■ EXTRACT TO READ ■
Nominations for April 2006

by Project Censored

in Stories Reviewed in Prior Years

2007 Federal Budget Proposes Social Security Privatization

Reviewed by David Abbott

Bush quietly slipped privatization of Social Security into the 2007 federal budget despite overwhelming public rejection of the idea. The plan would siphon $700 billion from the existing Social Security system, within the first seven years, to pay for setting up private accounts. Individual funds would be set aside for investment in the stock market starting in 2009. Additionally 1,900 Social Security administration positions would be cut and benefits reduced by $6.3 billion over the ten-year budget period.

http://ataxingmatter.blogs.com/tax/2006/02/fy_2007_budget_.html

Journalists targeted under Espionage Act of 1917

Reviewed by Isaac Dolido

Journalists and their confidential government sources could find themselves facing espionage charges in a Bush Administration crackdown on media leaks. FBI agents are conducting investigations and polygraph interviews with employees of federal intelligence agencies to identify leaks that led to media coverage of secret CIA prisons, and the warrantless surveillance of US citizens by the National Security Agency. The Justice Department recently argued that journalists and their government sources can be prosecuted under the Espionage Act of 1917.

http://www.npr.org/templates/story/story.php?storyId=5246507&ft=1&f=1001
http://www.washingtonpost.com/wp-dyn/content/article/2006/03/04/AR2006030400867_pf.html

India turns away toxic aircraft carrier

Reviewed by Nick Ramirez

Plans to ship-break a decommissioned French aircraft carrier came to a halt after India’s Supreme Court denied the ship entry. The dismantlement met fierce resistance from environmental activists and Indian trade unions as the ship would release an estimated 500 to 1,000 tons of asbestos, PCBs, contaminated oils, mercury, cadmium, lead, and toxic sludge into the India’s Alang shipyard. The aircraft carrier Clemenceau is a litmus test for shipment of banned toxics from rich countries to poor countries, as many of the world’s 150 such toxic warships are currently in line for dismantling.

■ SUPPLIED RECORDS ■
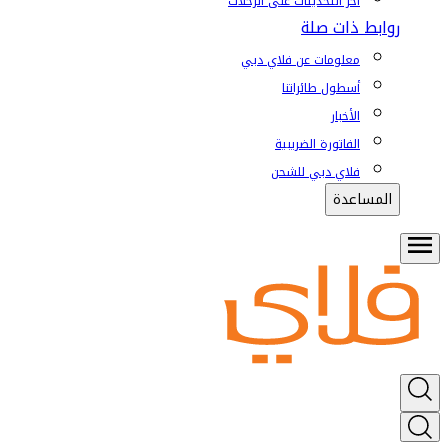
آخر التحديثات على الرحلات
روابط ذات صلة
معلومات عن فلاي دبي
أسطول طائراتنا
الأخبار
الفاتورة الضريبية
فلاي دبي للشحن
المساعدة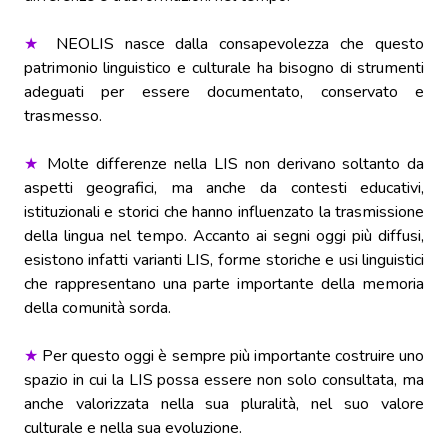
★
NEOLIS nasce dalla consapevolezza che questo
patrimonio linguistico e culturale ha bisogno di strumenti
adeguati per essere documentato, conservato e
trasmesso.
★
Molte differenze nella LIS non derivano soltanto da
aspetti geografici, ma anche da contesti educativi,
istituzionali e storici che hanno influenzato la trasmissione
della lingua nel tempo. Accanto ai segni oggi più diffusi,
esistono infatti varianti LIS, forme storiche e usi linguistici
che rappresentano una parte importante della memoria
della comunità sorda.
★
Per questo oggi è sempre più importante costruire uno
spazio in cui la LIS possa essere non solo consultata, ma
anche valorizzata nella sua pluralità, nel suo valore
culturale e nella sua evoluzione.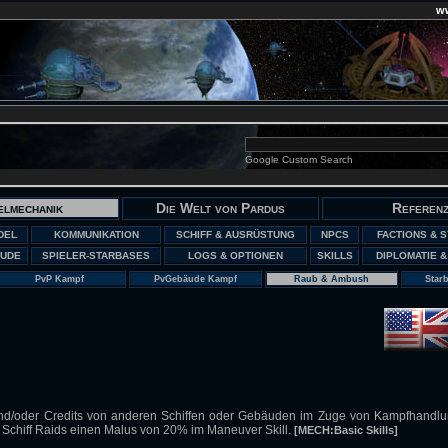
w
Google Custom Search
elmechanik
Die Welt von Pardus
Referen
DEL
KOMMUNIKATION
SCHIFF & AUSRÜSTUNG
NPCS
FACTIONS & 
UDE
SPIELER-STARBASES
LOGS & OPTIONEN
SKILLS
DIPLOMATIE &
PvP Kampf
PvGebäude Kampf
Raub & Ambush
Star
und/oder Credits von anderen Schiffen oder Gebäuden im Zuge von Kampfhandl
 Schiff Raids einen Malus von 20% im Maneuver Skill.
[MECH:Basic Skills]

■ WORK INSTRUCTIONS ■
Rewrite the paragraph in the April 2006 nominations that starts "Journalists and their confidential government sources" as a short bulleted list, keeping its main facts.

■ EXPECTED ANSWER ■
- A Bush Administration crackdown on media leaks could bring espionage charges against journalists and their confidential government sources.
- FBI agents are investigating employees of federal intelligence agencies and giving them polygraph interviews.
- The aim is to identify the leaks behind media coverage of secret CIA prisons and of the National Security Agency's warrantless surveillance of US citizens.
- The Justice Department recently argued that journalists and their government sources can be prosecuted under the Espionage Act of 1917.